__Dataset entries__
━━━━━━━━━━

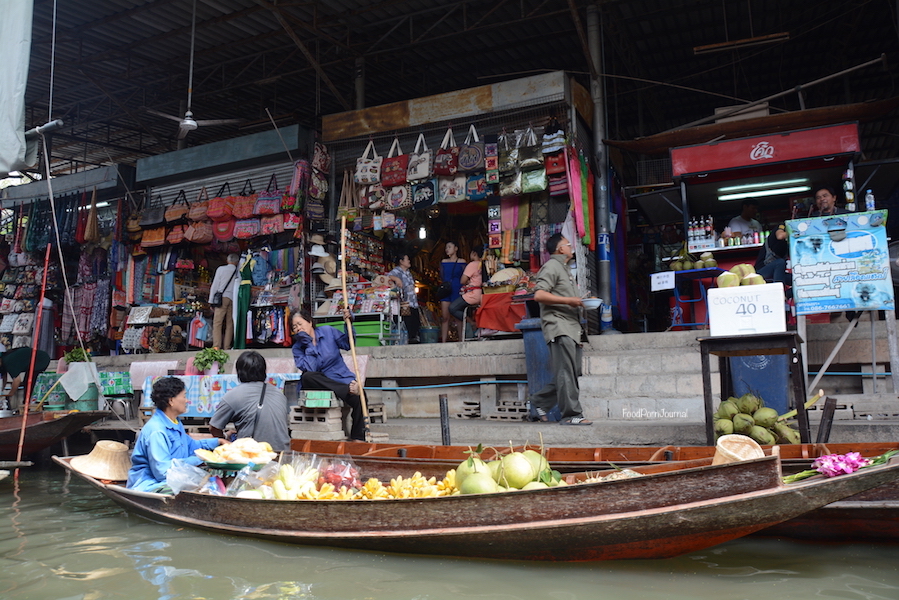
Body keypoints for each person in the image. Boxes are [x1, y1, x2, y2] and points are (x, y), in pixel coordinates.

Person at [528, 234, 592, 426]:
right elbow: (539, 294)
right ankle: (571, 415)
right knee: (566, 372)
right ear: (560, 249)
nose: (571, 247)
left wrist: (580, 300)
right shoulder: (551, 266)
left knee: (572, 371)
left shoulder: (564, 268)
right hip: (559, 326)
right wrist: (570, 301)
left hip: (572, 327)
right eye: (568, 244)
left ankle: (539, 401)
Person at [127, 377, 227, 492]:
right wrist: (200, 459)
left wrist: (218, 442)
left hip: (172, 478)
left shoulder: (175, 422)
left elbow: (191, 446)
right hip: (149, 484)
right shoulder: (157, 431)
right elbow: (163, 472)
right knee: (205, 487)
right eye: (184, 396)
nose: (187, 401)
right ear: (171, 401)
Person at [291, 308, 366, 441]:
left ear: (309, 322)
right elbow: (311, 368)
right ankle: (346, 390)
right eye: (294, 327)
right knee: (307, 376)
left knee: (360, 396)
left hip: (339, 377)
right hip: (319, 383)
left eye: (300, 324)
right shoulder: (297, 348)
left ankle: (358, 437)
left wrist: (348, 323)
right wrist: (308, 344)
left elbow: (348, 344)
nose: (298, 328)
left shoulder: (328, 331)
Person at [209, 351, 290, 452]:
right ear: (263, 371)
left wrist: (225, 438)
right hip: (283, 454)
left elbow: (214, 428)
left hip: (254, 455)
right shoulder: (279, 394)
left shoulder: (233, 395)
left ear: (239, 372)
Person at [449, 245, 484, 339]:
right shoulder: (483, 264)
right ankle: (471, 326)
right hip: (481, 294)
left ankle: (471, 322)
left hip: (472, 294)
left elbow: (462, 281)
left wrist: (468, 281)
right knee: (464, 308)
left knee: (452, 308)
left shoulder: (472, 264)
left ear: (474, 254)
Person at [388, 253, 421, 344]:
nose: (409, 261)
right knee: (408, 322)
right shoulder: (397, 271)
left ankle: (413, 338)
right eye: (407, 259)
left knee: (415, 322)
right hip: (405, 303)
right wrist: (397, 279)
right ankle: (409, 339)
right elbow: (387, 277)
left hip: (413, 302)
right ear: (401, 261)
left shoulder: (408, 273)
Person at [208, 253, 239, 349]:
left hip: (222, 298)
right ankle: (227, 346)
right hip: (233, 298)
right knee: (230, 323)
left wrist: (211, 300)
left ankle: (216, 346)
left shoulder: (221, 269)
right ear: (237, 262)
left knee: (217, 323)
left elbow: (215, 285)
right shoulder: (238, 271)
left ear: (227, 260)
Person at [439, 241, 467, 343]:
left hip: (457, 289)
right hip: (446, 290)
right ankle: (444, 341)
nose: (447, 249)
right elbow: (441, 276)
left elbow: (465, 276)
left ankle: (461, 340)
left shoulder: (462, 261)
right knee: (445, 317)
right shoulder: (444, 261)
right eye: (446, 247)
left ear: (456, 248)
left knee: (458, 317)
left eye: (449, 247)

━━━━━━━━━━

__DIRECTIONS FOR THIS TASK__
Output only the lines from the start of the data through the line that holds "left ankle: (539, 401)". Keep them exact and leave the pictures out.

__ANSWER BOX__
Body keypoints for each person in the image. Boxes are [x1, y1, x2, y2] and points are (x, y), in pixel coordinates.

Person at [528, 234, 592, 426]:
right elbow: (539, 294)
right ankle: (571, 415)
right knee: (566, 372)
right ear: (560, 249)
nose: (571, 247)
left wrist: (580, 300)
right shoulder: (551, 266)
left knee: (572, 371)
left shoulder: (564, 268)
right hip: (559, 326)
right wrist: (570, 301)
left hip: (572, 327)
right eye: (568, 244)
left ankle: (539, 401)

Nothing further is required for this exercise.